Brawl over Eylea gets biosimilar industry's attention

A high-stakes legal fight between Regeneron and Amgen over the blockbuster eye drug Eylea is putting the U.S. patent system under a microscope — and is being closely watched by biosimilar makers.

After Regeneron sued Amgen for patent infringement, Amgen sidestepped the dispute by showing its biosimilar, Pavblu, didn’t need the formulation’s patented buffer — a workaround that enabled an early, at-risk launch. Regeneron quickly responded, hitting Amgen with another lawsuit in a maneuver that some say exemplifies how patent thickets can be abused to delay lower-cost competition.

“By filing continuation patents, rivals can never get product on the market,” one patent law professor told STAT’s Ed Silverman. “Only in the U.S. do we allow this game, this procedural tool.”

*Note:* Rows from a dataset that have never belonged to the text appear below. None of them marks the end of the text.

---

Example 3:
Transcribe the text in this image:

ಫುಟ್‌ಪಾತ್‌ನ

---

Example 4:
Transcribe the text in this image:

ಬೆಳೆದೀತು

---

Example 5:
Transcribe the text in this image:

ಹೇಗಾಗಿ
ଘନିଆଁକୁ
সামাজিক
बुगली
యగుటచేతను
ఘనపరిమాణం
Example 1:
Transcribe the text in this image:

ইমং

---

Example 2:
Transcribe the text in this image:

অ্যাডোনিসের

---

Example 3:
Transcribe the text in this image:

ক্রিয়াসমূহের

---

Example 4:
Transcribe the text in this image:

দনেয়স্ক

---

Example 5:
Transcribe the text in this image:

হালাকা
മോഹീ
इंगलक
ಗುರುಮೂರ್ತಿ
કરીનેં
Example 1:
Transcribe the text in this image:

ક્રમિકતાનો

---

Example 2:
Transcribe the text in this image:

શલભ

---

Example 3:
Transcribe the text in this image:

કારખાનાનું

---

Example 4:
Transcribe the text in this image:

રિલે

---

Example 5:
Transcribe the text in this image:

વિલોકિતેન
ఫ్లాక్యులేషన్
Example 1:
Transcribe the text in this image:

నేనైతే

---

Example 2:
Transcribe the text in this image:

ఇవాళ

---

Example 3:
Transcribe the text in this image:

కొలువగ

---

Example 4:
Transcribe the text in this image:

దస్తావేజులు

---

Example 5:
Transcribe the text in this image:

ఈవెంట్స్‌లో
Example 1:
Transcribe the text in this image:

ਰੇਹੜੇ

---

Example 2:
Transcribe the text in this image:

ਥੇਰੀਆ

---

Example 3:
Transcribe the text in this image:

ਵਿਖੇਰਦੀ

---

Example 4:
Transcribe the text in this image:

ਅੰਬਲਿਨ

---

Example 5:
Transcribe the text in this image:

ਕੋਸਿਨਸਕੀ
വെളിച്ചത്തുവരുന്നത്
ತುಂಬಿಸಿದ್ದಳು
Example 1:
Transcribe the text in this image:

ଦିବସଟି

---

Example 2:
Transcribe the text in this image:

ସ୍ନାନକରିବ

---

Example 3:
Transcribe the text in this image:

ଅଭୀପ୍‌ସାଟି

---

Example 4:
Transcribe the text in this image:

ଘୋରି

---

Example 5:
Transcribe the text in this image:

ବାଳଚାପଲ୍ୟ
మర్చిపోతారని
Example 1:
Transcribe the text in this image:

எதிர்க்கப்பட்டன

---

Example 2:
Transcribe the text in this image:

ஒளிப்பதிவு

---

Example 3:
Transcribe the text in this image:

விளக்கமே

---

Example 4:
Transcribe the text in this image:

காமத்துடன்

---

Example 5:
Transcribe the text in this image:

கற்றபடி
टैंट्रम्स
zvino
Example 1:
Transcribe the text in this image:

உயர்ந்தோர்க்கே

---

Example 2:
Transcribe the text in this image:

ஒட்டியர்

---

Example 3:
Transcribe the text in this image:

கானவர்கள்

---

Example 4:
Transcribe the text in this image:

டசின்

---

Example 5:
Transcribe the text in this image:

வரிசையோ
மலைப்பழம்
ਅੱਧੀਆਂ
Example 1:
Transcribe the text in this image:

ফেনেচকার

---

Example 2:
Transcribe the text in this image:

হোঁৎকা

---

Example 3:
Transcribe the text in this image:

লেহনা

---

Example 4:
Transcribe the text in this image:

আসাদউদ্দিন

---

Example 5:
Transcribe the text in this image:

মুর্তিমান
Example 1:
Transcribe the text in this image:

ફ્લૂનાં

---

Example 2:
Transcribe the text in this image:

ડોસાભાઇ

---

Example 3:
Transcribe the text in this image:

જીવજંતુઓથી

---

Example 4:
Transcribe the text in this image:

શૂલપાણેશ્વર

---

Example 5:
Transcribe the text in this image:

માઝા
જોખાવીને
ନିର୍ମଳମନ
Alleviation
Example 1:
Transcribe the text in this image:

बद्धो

With billions in revenue on the line, and legislation like the ETHICS Act and the Affordable Prescriptions for Patients Act stalled in Congress, the outcome could shape how aggressively brand-name drugmakers use the patent system to block biosimlars.

Read more.

rare disease

Ultragenyx stock plummets after trial continuation

Shares of Ultragenyx plunged 33% and Mereo BioPharma shares sank 40% after the companies announced their Phase 3 Orbit trial for setrusumab in osteogenesis imperfecta will continue to final analysis, rather than stopping early for efficacy. The decision, based on a data monitoring committee review, signals that interim data didn’t meet the threshold for early success — though the drug was deemed safe. 

Ultragenyx CEO Emil Kakkis said in a statement that the company had “hoped to be able to stop the study early,” but emphasized confidence in the drug’s potential to reduce fractures and improve mobility by boosting bone mass. Final results from the trials are expected by the end of the year.